Fresh polling has revealed Pauline Hanson’s popularity has fallen after the One Nation leader’s sprawling Press Club speech in which she declared multiculturalism a “failed policy” and called for a monocultural society.

Hanson’s net favourability dropped 10 points in the past month, according to The Australian Financial Review’s Redbridge poll.

Pauline Hanson’s One Nation has fallen back behind Labor in polls. Alex Ellinghausen

Labor retook the lead in the poll, gaining two points to 30 per cent of the primary vote, while One Nation dropped two points to 29 per cent. The Coalition did not benefit from One Nation’s slide, falling to 18 per cent, and Opposition Leader Angus Taylor’s personal rating fell five points to minus 9.

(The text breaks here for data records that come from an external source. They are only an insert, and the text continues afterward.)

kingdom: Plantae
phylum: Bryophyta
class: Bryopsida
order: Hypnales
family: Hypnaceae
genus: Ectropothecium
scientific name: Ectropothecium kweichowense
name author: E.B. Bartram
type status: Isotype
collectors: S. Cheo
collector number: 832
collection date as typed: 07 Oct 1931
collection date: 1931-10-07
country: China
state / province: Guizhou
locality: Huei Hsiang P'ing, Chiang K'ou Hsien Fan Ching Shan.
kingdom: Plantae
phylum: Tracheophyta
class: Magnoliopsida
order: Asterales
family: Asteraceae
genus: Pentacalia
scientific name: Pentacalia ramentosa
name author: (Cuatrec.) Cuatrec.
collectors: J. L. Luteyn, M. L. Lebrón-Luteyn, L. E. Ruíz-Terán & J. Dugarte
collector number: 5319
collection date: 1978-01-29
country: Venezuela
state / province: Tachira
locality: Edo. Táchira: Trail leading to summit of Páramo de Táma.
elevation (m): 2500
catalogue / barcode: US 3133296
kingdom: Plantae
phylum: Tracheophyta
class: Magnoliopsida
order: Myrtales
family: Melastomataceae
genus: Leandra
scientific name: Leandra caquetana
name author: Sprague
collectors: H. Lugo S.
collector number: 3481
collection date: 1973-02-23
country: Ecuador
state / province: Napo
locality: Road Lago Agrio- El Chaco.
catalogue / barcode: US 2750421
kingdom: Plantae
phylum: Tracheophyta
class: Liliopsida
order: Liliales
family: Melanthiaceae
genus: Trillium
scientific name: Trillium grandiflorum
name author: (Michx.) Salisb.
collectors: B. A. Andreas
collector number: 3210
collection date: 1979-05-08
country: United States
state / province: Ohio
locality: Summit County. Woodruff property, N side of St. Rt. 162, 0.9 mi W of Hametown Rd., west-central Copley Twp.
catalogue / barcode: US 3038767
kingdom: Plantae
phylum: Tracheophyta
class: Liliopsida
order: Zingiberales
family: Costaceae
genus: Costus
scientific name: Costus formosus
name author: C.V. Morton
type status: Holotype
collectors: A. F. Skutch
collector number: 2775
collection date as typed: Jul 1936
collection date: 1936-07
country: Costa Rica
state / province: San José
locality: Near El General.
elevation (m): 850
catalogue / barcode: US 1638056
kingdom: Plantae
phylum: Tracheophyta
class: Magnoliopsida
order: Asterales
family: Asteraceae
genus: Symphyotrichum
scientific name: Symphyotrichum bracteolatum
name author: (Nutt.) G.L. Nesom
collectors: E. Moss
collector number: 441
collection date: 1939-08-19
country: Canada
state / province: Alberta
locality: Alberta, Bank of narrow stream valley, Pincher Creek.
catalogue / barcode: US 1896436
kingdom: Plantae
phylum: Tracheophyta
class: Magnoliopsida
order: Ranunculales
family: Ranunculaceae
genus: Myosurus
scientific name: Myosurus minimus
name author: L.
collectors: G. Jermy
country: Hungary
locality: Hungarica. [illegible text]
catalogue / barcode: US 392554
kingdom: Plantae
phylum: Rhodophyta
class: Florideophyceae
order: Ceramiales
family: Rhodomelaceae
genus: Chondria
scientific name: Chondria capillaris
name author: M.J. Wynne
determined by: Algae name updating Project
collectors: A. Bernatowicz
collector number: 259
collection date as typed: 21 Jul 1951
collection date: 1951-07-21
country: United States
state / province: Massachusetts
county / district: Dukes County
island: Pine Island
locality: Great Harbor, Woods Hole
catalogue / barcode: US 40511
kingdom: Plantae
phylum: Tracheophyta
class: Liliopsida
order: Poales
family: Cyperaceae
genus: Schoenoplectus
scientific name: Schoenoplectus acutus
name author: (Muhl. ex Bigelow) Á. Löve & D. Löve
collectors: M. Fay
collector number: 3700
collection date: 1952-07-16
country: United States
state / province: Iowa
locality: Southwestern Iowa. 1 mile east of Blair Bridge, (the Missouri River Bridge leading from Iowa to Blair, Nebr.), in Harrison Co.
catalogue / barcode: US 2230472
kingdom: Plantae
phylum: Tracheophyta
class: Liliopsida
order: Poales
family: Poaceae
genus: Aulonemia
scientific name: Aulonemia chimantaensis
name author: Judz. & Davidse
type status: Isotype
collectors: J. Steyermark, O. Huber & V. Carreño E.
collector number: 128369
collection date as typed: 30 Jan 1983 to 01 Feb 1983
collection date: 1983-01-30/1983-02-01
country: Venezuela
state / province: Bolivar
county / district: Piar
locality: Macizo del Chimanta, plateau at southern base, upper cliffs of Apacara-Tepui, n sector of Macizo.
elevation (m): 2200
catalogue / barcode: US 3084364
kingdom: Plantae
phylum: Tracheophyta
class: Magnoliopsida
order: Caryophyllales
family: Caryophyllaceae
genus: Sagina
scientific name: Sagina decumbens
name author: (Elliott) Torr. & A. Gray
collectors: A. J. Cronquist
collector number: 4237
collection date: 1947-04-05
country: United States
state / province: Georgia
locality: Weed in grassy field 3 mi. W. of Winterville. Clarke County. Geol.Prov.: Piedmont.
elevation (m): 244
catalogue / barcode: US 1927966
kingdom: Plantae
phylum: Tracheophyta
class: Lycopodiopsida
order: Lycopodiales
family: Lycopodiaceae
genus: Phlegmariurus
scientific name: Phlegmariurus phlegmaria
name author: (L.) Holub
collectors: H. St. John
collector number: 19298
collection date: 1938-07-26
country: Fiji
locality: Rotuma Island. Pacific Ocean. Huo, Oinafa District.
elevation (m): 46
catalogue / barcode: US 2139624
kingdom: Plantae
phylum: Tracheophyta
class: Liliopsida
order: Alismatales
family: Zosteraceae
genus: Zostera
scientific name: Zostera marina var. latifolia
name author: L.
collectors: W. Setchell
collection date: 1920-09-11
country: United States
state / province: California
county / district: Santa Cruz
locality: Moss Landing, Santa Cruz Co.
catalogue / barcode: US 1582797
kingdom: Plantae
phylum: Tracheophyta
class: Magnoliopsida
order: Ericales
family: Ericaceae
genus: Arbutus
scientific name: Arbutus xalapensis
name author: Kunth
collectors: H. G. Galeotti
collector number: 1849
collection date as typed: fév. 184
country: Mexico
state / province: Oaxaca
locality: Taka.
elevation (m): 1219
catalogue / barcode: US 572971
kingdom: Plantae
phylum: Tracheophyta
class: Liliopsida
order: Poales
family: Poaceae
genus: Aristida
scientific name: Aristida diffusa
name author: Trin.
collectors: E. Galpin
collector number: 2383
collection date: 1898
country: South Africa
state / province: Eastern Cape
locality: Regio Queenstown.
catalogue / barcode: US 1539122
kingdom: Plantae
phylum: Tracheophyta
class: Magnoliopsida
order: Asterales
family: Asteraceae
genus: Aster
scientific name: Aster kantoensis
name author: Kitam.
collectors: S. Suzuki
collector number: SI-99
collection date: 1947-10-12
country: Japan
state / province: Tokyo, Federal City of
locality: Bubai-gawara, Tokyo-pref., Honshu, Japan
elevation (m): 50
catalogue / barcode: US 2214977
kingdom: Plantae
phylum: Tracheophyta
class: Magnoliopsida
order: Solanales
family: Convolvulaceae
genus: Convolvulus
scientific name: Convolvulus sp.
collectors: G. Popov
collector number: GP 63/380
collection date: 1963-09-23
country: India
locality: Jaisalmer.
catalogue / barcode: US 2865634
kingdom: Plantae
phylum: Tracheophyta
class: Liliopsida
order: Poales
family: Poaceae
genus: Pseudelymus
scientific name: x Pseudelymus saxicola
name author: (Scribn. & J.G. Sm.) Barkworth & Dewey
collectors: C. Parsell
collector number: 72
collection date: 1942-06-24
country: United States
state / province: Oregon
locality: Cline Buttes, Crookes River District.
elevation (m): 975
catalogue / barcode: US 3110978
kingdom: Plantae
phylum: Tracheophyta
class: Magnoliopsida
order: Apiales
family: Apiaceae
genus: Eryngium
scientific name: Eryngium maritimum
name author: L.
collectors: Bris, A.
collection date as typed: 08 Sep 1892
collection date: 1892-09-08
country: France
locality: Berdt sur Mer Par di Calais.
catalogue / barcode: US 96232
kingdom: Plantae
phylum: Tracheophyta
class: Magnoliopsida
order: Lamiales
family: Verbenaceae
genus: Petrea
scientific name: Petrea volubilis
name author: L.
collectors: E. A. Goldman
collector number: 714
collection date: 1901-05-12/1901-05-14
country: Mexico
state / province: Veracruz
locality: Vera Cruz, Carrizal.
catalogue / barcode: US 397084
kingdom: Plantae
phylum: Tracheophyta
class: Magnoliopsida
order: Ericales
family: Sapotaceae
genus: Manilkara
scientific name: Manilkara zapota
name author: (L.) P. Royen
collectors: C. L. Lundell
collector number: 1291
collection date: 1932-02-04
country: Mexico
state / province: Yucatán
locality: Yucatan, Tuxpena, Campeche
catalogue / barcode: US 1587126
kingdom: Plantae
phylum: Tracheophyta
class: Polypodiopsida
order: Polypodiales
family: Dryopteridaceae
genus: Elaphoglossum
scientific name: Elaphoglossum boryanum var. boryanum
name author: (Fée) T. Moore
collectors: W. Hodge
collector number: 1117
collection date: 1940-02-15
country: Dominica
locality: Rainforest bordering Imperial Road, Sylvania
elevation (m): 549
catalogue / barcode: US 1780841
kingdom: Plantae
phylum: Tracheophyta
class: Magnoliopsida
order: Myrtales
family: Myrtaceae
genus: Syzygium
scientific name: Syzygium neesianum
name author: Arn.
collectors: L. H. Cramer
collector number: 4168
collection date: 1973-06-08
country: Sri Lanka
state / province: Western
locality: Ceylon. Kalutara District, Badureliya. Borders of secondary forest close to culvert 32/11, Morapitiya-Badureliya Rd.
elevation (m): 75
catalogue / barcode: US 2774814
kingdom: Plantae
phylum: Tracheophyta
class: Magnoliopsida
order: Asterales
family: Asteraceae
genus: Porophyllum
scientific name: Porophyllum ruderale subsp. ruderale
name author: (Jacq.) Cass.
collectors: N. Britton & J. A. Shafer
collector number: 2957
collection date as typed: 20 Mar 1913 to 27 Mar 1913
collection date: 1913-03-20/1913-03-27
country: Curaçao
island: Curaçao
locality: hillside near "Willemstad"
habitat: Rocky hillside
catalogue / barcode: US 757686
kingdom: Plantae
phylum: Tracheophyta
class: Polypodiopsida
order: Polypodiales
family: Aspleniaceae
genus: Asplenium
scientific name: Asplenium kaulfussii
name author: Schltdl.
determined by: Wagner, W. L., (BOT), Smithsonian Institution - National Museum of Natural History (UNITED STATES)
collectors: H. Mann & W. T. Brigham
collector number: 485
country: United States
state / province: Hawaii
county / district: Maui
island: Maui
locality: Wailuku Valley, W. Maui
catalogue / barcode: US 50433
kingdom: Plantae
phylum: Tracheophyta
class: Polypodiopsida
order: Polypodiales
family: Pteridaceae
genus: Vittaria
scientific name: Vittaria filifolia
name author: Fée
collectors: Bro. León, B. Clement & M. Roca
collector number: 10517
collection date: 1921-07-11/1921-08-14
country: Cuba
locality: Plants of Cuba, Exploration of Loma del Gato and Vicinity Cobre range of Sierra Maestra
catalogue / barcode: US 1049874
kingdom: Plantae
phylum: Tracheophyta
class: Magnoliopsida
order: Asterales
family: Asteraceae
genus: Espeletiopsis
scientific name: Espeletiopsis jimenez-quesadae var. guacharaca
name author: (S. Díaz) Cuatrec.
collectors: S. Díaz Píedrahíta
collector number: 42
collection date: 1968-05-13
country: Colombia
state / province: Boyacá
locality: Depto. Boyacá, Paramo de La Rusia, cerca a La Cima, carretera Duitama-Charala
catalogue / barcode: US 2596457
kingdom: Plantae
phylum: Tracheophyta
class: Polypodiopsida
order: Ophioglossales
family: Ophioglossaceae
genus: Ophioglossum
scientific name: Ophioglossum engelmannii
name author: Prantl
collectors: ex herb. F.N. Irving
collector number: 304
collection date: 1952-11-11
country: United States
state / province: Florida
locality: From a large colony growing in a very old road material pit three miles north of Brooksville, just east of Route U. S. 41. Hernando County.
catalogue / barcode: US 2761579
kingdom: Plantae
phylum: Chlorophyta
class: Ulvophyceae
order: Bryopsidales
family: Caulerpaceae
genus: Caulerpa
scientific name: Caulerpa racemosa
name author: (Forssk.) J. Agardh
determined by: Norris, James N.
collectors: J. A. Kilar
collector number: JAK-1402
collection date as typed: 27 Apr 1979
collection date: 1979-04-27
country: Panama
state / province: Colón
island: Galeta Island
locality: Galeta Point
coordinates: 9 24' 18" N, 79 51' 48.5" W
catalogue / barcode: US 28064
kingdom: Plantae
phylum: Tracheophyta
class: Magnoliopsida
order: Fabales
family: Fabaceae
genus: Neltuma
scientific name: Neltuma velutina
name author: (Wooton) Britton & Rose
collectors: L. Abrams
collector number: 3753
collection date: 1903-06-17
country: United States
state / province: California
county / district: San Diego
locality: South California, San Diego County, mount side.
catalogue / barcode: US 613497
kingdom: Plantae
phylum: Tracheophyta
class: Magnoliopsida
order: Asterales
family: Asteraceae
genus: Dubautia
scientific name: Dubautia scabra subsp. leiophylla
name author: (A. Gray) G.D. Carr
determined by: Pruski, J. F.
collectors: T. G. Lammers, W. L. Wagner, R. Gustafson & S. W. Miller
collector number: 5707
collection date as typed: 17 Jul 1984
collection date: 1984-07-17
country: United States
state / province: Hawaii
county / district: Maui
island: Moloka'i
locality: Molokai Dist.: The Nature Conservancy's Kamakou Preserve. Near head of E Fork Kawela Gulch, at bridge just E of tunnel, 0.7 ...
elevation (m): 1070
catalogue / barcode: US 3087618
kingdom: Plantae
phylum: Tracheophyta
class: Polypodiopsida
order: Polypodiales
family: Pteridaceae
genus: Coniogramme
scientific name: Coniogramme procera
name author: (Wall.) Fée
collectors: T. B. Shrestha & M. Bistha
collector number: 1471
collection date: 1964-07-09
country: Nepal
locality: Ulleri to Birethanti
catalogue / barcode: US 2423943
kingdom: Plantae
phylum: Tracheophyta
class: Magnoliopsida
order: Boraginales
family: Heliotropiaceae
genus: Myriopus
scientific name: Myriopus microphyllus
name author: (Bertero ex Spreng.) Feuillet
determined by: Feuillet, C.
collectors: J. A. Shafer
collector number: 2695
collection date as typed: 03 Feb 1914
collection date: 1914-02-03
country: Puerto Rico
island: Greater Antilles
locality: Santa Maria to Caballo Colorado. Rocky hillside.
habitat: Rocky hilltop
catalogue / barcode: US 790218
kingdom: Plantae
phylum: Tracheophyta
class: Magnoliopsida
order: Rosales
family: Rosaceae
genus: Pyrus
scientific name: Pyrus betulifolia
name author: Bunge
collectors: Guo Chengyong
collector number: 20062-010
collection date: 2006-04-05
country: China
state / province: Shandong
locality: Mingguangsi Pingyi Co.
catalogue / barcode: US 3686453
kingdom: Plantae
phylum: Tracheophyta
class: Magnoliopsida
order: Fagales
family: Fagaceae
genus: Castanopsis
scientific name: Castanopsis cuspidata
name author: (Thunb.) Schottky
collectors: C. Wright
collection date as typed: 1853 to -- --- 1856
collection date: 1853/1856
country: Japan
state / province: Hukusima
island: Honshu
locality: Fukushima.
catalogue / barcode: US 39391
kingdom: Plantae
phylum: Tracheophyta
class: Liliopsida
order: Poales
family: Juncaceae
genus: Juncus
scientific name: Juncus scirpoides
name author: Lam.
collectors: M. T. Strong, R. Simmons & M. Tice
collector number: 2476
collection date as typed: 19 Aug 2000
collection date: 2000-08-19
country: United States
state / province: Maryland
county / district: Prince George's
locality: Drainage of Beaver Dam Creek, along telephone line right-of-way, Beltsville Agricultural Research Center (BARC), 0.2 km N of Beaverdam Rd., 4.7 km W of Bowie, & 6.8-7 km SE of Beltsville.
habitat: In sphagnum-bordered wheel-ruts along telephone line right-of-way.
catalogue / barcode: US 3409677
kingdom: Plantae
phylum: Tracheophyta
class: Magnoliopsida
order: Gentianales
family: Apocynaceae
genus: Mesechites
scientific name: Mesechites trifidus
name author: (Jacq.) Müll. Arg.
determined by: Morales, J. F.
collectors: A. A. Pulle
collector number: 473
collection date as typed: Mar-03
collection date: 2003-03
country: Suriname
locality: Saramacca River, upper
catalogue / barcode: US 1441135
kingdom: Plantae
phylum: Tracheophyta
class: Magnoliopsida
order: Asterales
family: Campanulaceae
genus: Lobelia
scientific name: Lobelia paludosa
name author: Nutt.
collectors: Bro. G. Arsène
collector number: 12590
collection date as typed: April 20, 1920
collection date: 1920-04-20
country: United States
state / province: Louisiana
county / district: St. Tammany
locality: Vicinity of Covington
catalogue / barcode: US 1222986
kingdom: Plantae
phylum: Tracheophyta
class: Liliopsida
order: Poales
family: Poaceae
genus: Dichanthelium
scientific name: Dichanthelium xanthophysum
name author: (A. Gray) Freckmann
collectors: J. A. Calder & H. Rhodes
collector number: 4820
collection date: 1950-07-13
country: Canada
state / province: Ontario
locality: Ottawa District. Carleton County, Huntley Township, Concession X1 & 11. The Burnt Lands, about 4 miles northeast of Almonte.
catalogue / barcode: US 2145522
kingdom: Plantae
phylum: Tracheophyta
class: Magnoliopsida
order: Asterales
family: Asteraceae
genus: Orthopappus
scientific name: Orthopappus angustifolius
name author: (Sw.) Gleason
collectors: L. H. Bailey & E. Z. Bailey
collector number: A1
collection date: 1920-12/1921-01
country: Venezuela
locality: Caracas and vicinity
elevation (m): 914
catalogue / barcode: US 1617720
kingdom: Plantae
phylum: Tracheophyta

The Australian’s Newspoll showed similar gains for Labor, from 30 to 33 per cent, while One Nation dipped from 31 to 29 per cent. Again, the Coalition failed to gain any ground, sliding to 17 per cent.

Businesses that oversee $300 billion in superannuation savings invested via wealth platforms are not doing enough to monitor for potentially excessive financial advice fees being deducted from members’ accounts, the corporate watchdog warns.

The Australian Securities and Investments Commission (ASIC) will today say it was “overwhelmingly disappointed” after it conducted a review into how well super trustees in the platforms segment are safeguarding members’ retirement savings.

Platforms, which have surged in popularity, allow members to have greater control over their super investments than traditional funds. They are technology systems that allow investors and financial advisers to manage money spread across multiple investment options.

ASIC commissioner Simone Constant warned of “stark” and “persistent” failings, including in the monitoring of fees being charged by advisers.

Australian fuel prices are back to levels not seen since before the Iran war began four months ago, delivering much-needed relief to motorists as steep cuts in global oil costs continue flowing through to local service stations.

New price data reveals that average unleaded petrol prices in Sydney and Melbourne have slid below $1.56 a litre, while diesel has dropped under $1.78 a litre. This marks the cheapest that fuel has been since late February, when Iran started blocking crude oil tankers from exiting the Persian Gulf, causing huge increases in the cost of fuel and triggering a global energy crisis.

At today’s prices, petrol and diesel are about 40 per cent cheaper than they were at the height of the conflict, when unleaded reached a record-high national average of $2.53 a litre and diesel soared to $3.19.

Prices began easing following a preliminary ceasefire and progress towards reopening the Strait of Hormuz – a vital maritime choke point off Iran’s southern coast that handles up to 20 per cent of global oil trade.

Read the full story here.

Good morning and welcome to our national news live coverage for Monday, June 29. I’m Jessica McSweeney, and I’ll be bringing you all the latest news as it happens this morning.